Grèce: le Parlement adopte une réforme des retraites et de la fiscalité tandis que la rue gronde

La très controversée réforme des retraites et de la fiscalité a été approuvée dimanche soir par le Parlement grec. Des milliers de citoyens étaient descendus dans la rue pour militer contre ce texte exigé par l'Union européenne. La tension reste forte à travers le pays.

09 mai 2016, 06:59
/ Màj. le 09 mai 2016 à 07:03
Le texte a été voté dans la douleur dimanche soir.

Le Parlement grec a adopté tard dimanche soir une réforme controversée des retraites et de la fiscalité, réclamée par les créanciers internationaux. Ces mesures étaient nécessaires au déblocage d'une nouvelle tranche d'aide dans le cadre du plan de sauvetage financier du pays.

Elles visent à garantir que le budget grec dégagera un excédent primaire (hors service de la dette) de 3,5% du produit intérieur brut (PIB) en 2018. Cet objectif, négocié l'été dernier par le premier ministre Alexis Tsipras avec les créanciers internationaux, doit permettre le retour de la Grèce sur le marché de la dette et rendre son endettement viable.

Seule la majorité de la coalition gouvernementale, la gauche Syriza et le parti souverainiste Anel, soit 153 députés sur les 296 députés présents, ont voté en faveur de cette loi intitulée "un système unifié de sécurité sociale, réforme du système des retraites et règlement de l'impôt sur le revenu".

Tous les partis de l'opposition, dont la droite de la Nouvelle Démocratie, ont en revanche voté contre ce texte, qui prévoit la réduction des retraites les plus élevées, la fusion des multiples caisses d'assurance, l'augmentation des cotisations, des taxes et de l'imposition surtout pour les moyens et hauts revenus.

Un troisième plan d'aide

La loi refondant le système des retraites, qui était exigé par les créanciers du pays, UE et FMI, en échange d'un troisième plan d'aide, qui pourrait atteindre 86 milliards d'euros, était débattu au Parlement depuis samedi.

Le gouvernement de gauche d'Alexis Tsipras espère que l'adoption de cette réforme avant la réunion lundi à Bruxelles des ministres des finances de la zone euro (Eurogroupe) contribuera à ouvrir enfin le débat sur l'épineuse question du règlement de la dette.

La réforme des retraites s'inscrit dans la logique des efforts du gouvernement pour s'aligner sur les exigences des créanciers qui demandent des économies de 5,4 milliards d'euros d'ici 2018.

La Grèce a "pratiquement atteint" ses objectifs de réformes voulues par ses créanciers et l'Eurogroupe va mener de "premières discussions" sur un aménagement possible de la dette du pays, a dit le président de la Commission européenne Jean-Claude Juncker dans un entretien paru dimanche en Allemagne.

"Tombeau" de la croissance

Ce nouveau train de réformes, qui s'ajoute à six années de politique d'austérité, est rejeté par les syndicats.

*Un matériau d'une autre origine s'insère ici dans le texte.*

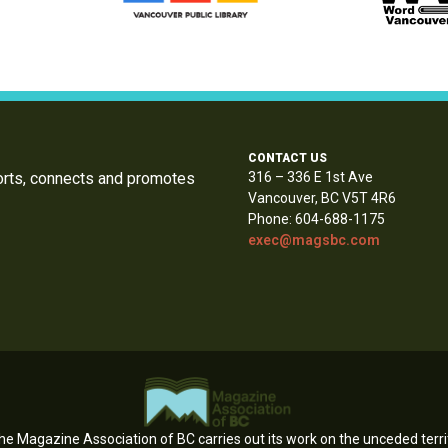
CONTACT US
orts, connects and promotes
316 – 336 E 1st Ave
Vancouver, BC V5T 4R6
Phone: 604-688-1175
exec@magsbc.com
e Magazine Association of BC carries out its work on the unceded territ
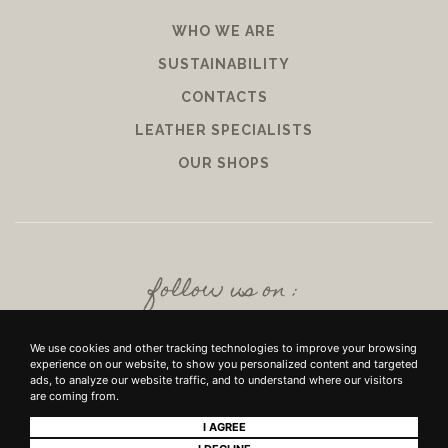
WHO WE ARE
SUSTAINABILITY
CONTACTS
LEATHER SPECIALISTS
OUR SHOPS
follow us on :
We use cookies and other tracking technologies to improve your browsing
experience on our website, to show you personalized content and targeted
ads, to analyze our website traffic, and to understand where our visitors
are coming from.
I AGREE
+39 SRL - VIUZZO DEL CROCIFISSO DELLE TORRI 10 50142, FIRENZE - P.IVA E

Ceux-ci avaient appelé à manifester et à une grève générale vendredi et samedi. Le mouvement d'arrêt a surtout touché les transports en commun.

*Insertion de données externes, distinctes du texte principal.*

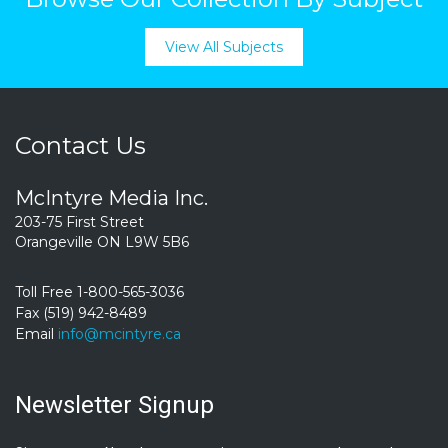
View All Subjects
Contact Us
McIntyre Media Inc.
203-75 First Street
Orangeville ON L9W 5B6
Toll Free 1-800-565-3036
Fax (519) 942-8489
Email
info@mcintyre.ca
Newsletter Signup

Quelque 26'000 personnes, selon la police, ont défilé dimanche dans les rues d'Athènes et de Thessalonique (nord). Dans la soirée, des échauffourées ont éclaté devant le Parlement. La police a fait usage de gaz lacrymogènes pour repousser des manifestants.

En fin de matinée, déjà près de 15'000 personnes avaient manifesté dans ces deux villes. La mobilisation était toutefois moins importante que lors de la dernière grande manifestation contre cette réforme, le 4 février, où 50'000 personnes avaient manifesté, dont 40'000 à Athènes.